Fig. 1: Glycoengineered cell-based high-throughput screening identifies lead compounds altering O-glycan reporter protein glycosylation.

a Schematic presentation of the glycoengineering strategy yielding HEK293 (HEK) cells that stably secrete Tn-LDLR (HEK^{KO COSMC}) or T-MUC1 (HEK^{KO GCNT1, ST3GAL1/2}) reporter proteins, respectively, for cell-based HTP screening of 1952 compounds in a 96-well plate format by a VVA lectin ELLA (enzyme-linked lectin assay) detecting loss/gain of the Tn epitope on the reporter proteins.
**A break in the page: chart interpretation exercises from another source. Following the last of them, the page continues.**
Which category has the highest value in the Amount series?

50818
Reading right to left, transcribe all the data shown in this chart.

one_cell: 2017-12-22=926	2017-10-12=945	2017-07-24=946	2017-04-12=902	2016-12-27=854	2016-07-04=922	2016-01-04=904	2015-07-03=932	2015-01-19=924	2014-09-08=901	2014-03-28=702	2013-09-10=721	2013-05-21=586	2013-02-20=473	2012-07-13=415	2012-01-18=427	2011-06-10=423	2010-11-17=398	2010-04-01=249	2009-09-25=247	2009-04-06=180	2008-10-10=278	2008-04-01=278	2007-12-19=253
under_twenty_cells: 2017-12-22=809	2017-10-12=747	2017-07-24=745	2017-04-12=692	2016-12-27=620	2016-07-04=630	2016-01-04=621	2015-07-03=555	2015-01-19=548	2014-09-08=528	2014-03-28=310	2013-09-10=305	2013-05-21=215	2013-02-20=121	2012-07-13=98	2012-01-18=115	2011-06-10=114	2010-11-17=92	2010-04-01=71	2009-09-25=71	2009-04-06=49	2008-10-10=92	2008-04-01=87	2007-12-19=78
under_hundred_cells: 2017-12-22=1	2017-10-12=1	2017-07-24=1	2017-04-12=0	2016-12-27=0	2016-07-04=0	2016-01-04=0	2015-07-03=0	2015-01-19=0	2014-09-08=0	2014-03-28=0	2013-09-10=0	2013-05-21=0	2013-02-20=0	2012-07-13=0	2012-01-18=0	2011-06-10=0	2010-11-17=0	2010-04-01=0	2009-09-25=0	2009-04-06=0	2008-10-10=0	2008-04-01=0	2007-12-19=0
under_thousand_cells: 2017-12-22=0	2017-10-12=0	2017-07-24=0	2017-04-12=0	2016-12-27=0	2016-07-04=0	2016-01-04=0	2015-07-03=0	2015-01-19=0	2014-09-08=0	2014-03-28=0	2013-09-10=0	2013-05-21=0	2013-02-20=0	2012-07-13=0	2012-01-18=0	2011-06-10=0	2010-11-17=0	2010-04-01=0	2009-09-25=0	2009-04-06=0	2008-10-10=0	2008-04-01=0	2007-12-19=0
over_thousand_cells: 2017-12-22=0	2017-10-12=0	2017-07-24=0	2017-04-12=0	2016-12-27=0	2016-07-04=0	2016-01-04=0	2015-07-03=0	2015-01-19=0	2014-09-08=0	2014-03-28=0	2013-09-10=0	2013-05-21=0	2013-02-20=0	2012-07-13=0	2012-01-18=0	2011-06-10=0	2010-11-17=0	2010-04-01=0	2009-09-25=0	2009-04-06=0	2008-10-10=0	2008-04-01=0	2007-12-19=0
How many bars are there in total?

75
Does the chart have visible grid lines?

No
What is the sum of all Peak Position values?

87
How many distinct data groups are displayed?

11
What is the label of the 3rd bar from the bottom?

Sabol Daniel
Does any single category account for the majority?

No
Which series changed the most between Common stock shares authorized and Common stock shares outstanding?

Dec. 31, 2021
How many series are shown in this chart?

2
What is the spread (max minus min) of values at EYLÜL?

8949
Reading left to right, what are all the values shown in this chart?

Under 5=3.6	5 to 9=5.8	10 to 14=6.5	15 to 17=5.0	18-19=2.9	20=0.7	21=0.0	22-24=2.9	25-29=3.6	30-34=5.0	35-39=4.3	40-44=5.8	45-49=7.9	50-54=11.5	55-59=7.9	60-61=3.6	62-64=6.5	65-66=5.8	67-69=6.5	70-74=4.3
Secreted protein reporters include 6x-His-tag (His), FLAG-tag (F) and Myc-tag (M). b, c Dot plots show binding of VVA to LDLR (b) or MUC1 (c) reporter proteins secreted by glycoengineered cells treated with the 1952 compounds organized per 96-well plate, each containing 80 compounds and 3 DMSO vehicle controls. VVA binding is presented as fold-change binding normalized to DMSO control (black line). Active compounds were selected based on cut-off values (gray lines) for VVA binding to Tn-LDLR ( > 4-fold decrease) and to T-MUC1 ( > 3-fold increase). c, e Representative western blots show changes in molecular weight of the Tn-LDLR (c) and T-MUC1 (d) reporters secreted from HEK^WT cells treated with 10 µM of each lead compound or DMSO control for 24 h. Reporters were detected by anti-6x His-tag antibodies. f, g Western blots show the MUC1 reporter produced in HEK^WT (f) and HEK^{KO COSMC} (g) cells incubated for 24 h with 0–10 µM NSC80997 or NSC255112 and detected by anti-6xHis-tag antibody (upper panel) and VVA (lower panel).